The International Transport Workers’ Federation (ITF) disagrees vehemently with the recent court ruling over the 2002 Prestige oil spill that sentenced Captain Mangouras to two years of prison.
“This decision represents the dying gasps of a 14 year old attempt to deflect blame onto the shoulders of an octogenarian man, who has been cleared in the court of world opinion and by his peers,” ITF seafarers’ section chair Dave Heindel said responding to the Spanish Supreme Court’s decision.
“Thankfully it is likely to be as unenforceable as it is illogical. This innocent man cannot again be made to sit needlessly in jail.”
The court sentenced the tanker’s captain Apostolos Ioannis Mangouras to two years in prison, cancelling the previously reached ruling by which he had no criminal responsibility. As indicated the captain was found guilty of recklessness that caused the accident of catastrophic environmental consequences.
“The Mangouras case was one of the worst examples of the kneejerk criminalisation of seafarers. The ITF, like many other organisations and individuals, was able to support him during that ordeal.
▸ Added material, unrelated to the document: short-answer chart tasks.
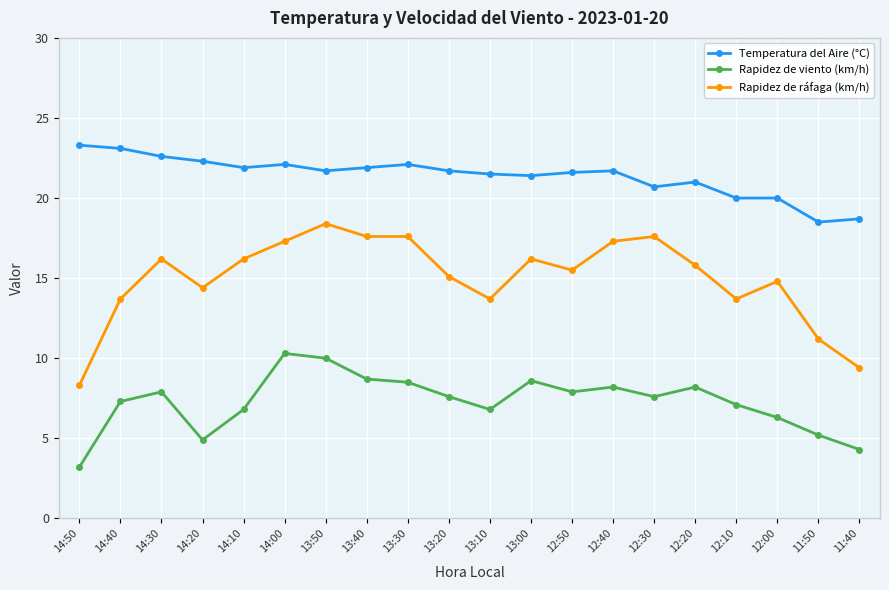

What is the spread (max minus min) of values at 13:30?

13.6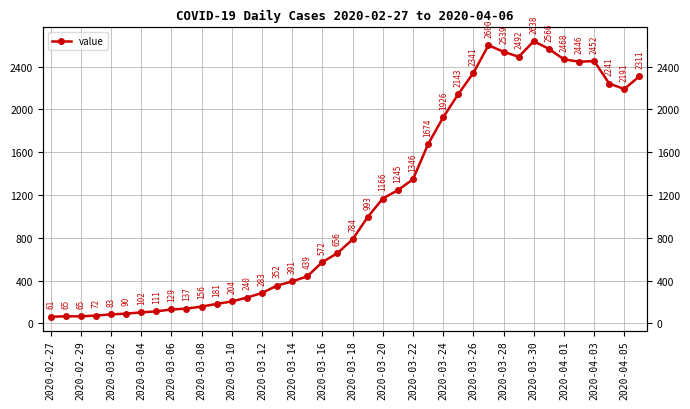

True or false: the data has more than 0 interior local peaks.

True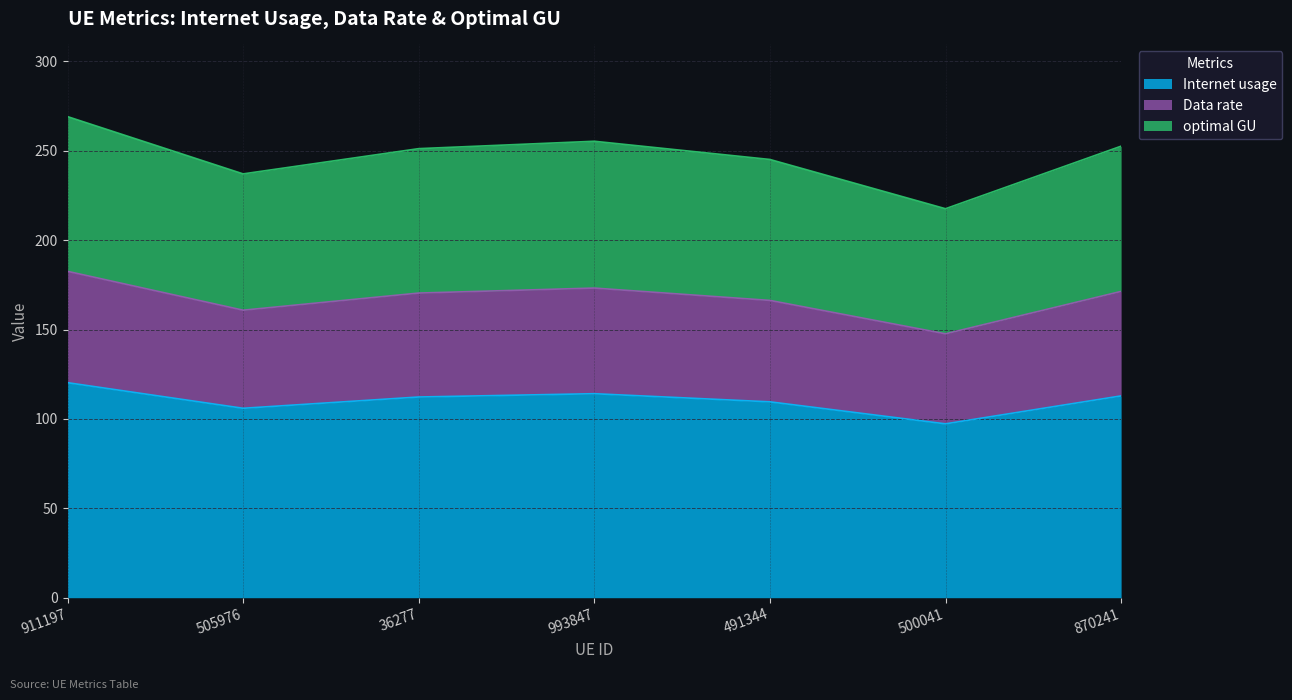

What is the total value across all series at 870241?

252.5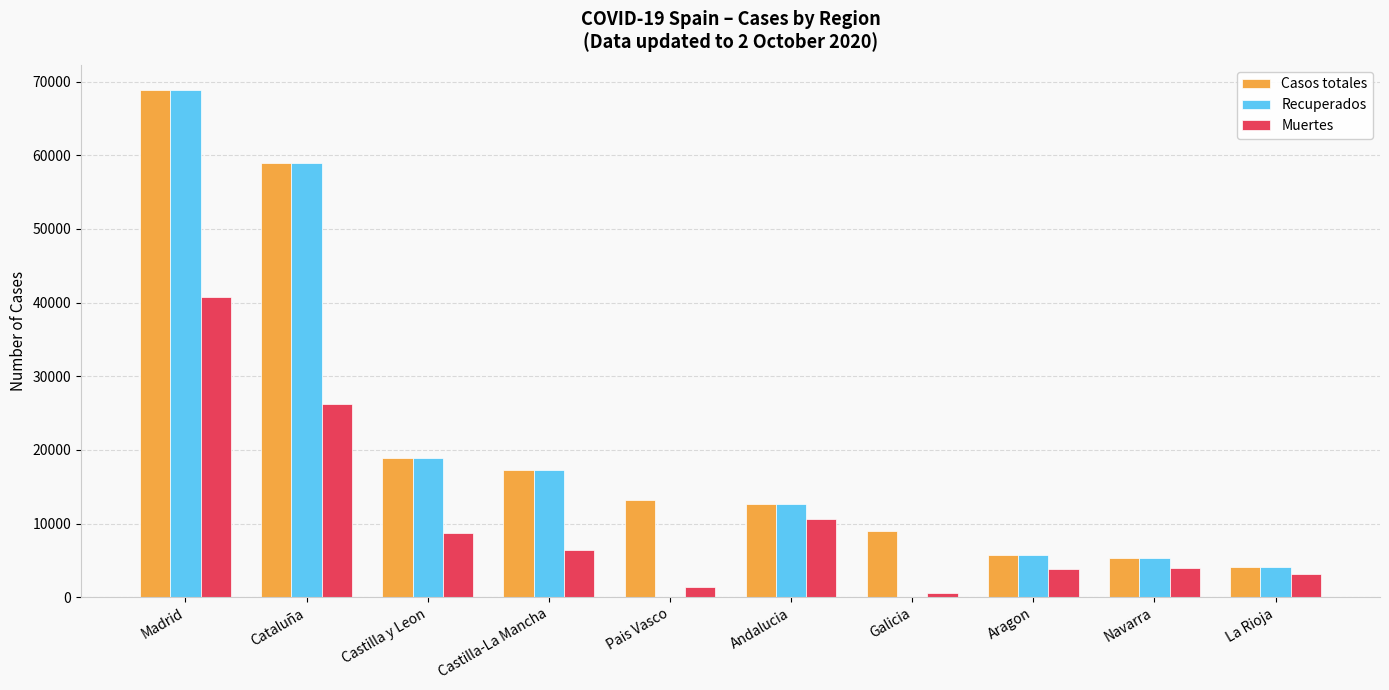

What is the maximum value shown in the chart?

68852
This latest piece of victimisation reminds us that we must all remain vigilant to protect seafarers from these injustices,” he concluded.
Based on the court decision, Mare Shipping, the owner of the 81,000-dwt tanker, the mutual insurance company The London P&I Club, and the International Oil Pollution Compensation Funds (IOPC Funds) were also found liable for the disaster, however, the court said that their sentences will be established at a later date.
It was estimated that a total of 63,000 tons of fuel were discharged into the sea from the tanker when it sank in November 2002, while the total damage cost was estimated at USD 4.4 billion.